**TASK PROMPT**: Format as a Markdown table with columns n and Line the data starting with the line containing "We hebben 0" and going on through the line containing "Andere populaire pagina's", one row per line with blank lines omitted.

**EXERCISE DATA**:
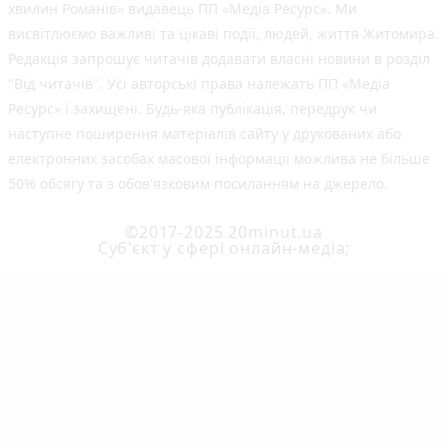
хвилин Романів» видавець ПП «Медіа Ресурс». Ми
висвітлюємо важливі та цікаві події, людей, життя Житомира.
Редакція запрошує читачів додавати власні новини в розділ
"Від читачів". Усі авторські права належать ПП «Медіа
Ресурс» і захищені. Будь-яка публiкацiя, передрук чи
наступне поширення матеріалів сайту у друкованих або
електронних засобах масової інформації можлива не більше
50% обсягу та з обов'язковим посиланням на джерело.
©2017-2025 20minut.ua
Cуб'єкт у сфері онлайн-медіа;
==
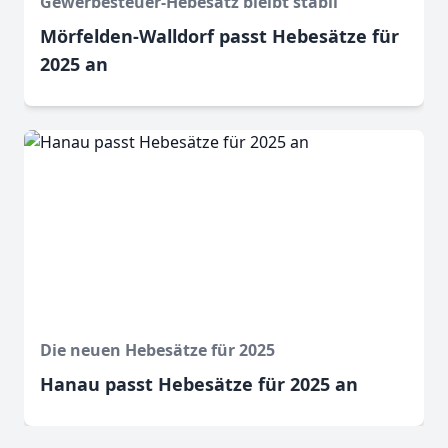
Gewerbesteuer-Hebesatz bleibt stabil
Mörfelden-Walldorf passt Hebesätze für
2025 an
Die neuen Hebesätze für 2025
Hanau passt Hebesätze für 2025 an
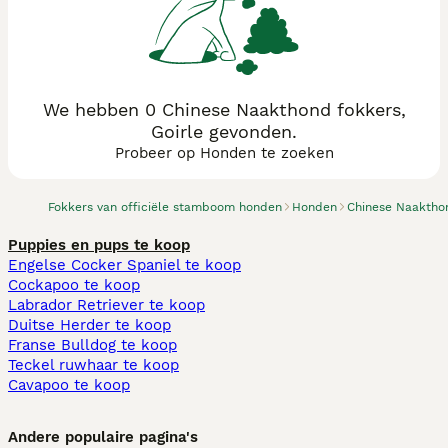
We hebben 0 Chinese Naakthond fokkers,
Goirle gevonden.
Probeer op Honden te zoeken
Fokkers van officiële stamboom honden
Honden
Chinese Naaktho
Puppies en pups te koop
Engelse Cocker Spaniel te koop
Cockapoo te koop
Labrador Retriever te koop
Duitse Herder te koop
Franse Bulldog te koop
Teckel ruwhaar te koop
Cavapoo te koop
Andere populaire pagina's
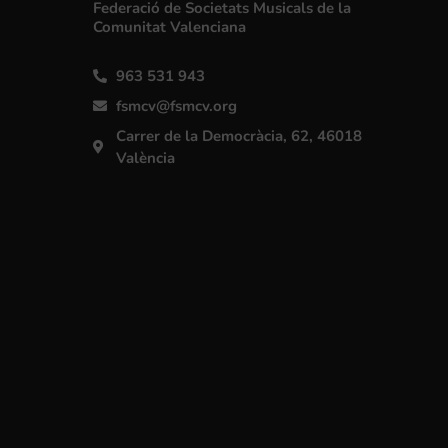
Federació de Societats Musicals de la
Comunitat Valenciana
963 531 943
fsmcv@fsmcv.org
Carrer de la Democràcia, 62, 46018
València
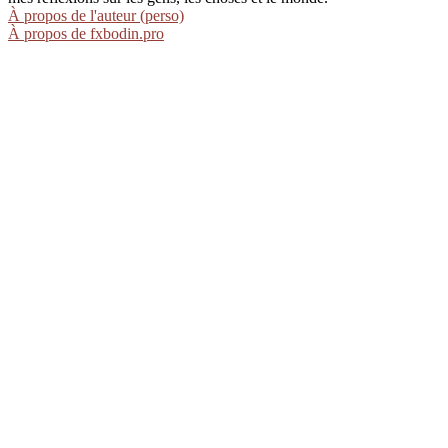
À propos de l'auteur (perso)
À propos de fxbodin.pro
* * *
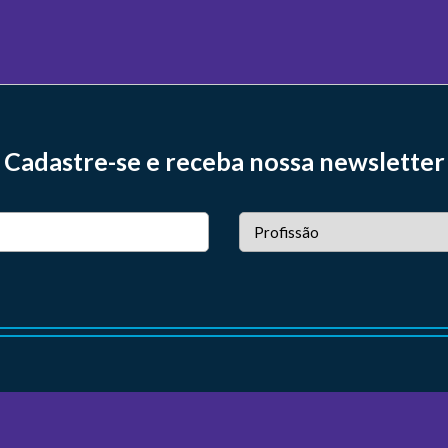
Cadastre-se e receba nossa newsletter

**EXERCISE RESPONSE**:
| n | Line |
|---|---|
| 1 | We hebben 0 Chinese Naakthond fokkers, |
| 2 | Goirle gevonden. |
| 3 | Probeer op Honden te zoeken |
| 4 | Fokkers van officiële stamboom honden |
| 5 | Honden |
| 6 | Chinese Naaktho |
| 7 | Puppies en pups te koop |
| 8 | Engelse Cocker Spaniel te koop |
| 9 | Cockapoo te koop |
| 10 | Labrador Retriever te koop |
| 11 | Duitse Herder te koop |
| 12 | Franse Bulldog te koop |
| 13 | Teckel ruwhaar te koop |
| 14 | Cavapoo te koop |
| 15 | Andere populaire pagina's |